I think the the agenda of this book is to have the readers know these people & take their story to heart, that it will be good for their efforts at future solidarity. One more bit of context for the author of this book: Ross was, for a time, at the ZAD at Notre-Dame-des-Landes in France because she was invited to discuss the imaginary of the Commune at that resistance effort, which did ultimately succeed in preventing a huge & unnecessary international airport from being built on that land.
Big Warning
This seems important because I keep running into toxic comments about Socialists (or Marxists or Trots) vs Anarchists, complete with horrible book or article titles.

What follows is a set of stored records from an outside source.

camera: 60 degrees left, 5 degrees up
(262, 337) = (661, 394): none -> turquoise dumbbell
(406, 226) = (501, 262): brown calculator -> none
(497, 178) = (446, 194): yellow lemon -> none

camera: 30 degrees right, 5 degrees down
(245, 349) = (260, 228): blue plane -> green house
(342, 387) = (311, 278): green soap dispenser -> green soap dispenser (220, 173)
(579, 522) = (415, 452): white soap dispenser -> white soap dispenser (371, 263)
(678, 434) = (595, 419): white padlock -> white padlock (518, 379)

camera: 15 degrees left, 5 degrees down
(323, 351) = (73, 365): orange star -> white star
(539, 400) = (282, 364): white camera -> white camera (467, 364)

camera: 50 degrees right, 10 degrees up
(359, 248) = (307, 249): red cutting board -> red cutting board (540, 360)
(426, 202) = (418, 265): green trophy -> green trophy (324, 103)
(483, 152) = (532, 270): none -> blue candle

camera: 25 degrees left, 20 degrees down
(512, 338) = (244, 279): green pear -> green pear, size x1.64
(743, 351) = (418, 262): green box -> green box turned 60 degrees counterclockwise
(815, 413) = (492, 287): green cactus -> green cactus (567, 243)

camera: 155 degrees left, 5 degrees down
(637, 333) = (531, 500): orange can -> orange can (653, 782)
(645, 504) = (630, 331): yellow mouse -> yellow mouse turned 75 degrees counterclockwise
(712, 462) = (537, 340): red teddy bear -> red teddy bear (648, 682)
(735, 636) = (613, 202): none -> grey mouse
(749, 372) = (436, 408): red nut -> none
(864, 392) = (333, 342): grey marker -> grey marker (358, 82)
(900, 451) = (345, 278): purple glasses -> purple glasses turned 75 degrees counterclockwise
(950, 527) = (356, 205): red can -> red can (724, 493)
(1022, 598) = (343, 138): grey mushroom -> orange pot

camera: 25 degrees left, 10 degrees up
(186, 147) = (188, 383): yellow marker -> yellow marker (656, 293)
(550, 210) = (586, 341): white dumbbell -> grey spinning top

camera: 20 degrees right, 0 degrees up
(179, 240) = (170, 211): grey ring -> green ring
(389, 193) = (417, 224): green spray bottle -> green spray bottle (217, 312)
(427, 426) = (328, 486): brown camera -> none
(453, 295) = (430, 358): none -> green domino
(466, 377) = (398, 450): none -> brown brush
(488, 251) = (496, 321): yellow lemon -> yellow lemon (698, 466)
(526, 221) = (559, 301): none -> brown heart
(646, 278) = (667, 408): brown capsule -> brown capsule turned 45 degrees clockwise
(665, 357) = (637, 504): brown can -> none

Ross has a section in chapter 4 called Anarchist Communism, and points out that the people then didn’t go along with the rift-building. I read somewhere (though apparently not in this book) that it wasn’t a circular firing squad – left faction fighting against left faction – that caused the International Workingmen's Association to dissolve (it was renamed in history to “First International”). It’s ending was rather due to attacks by national governments that considered both to be responsible for the attack on their power, so they wanted to exterminate both.
I don’t think I made that up out of a dream. Sure, infighting isn’t good, but I don’t think one side should lecture the other side, expending energy, while the ruling class watches – probably instigates much of it – and applauds. Let’s take Reclus’ & other communards example and only look for causes during no-blame after-action analysis brainstorming. When the times accelerate decades of stuff into weeks things are rough-hewn. Solidarity is key.
PS: the book in outline
Above, I’ve pulled out a handful of examples from different parts of the book, sometime rearranging the order as I added asides. Here’s the outline:
Introduction — Purpose & scope, thought & action of the time.
1 Beyond the “Cellular Regime of Nationality” — “Universal Republic” & why that was important. The 72 days. The horror of the bourgeoisie.
2 Communal Luxury — The principles: education (“integral” or polytechnic education), art (the division between fine & decorative art), William Morris.
3 The Literature of the North — Kropotkin, Morris & Marx, their interactions with commune survivors.
4 The Seeds Beneath the Snow — Communards in exile, battle over the narrative. The false split.
5 Solidarity — Survivors, particularly Reclus. Danger of isolation, solidarity with nature.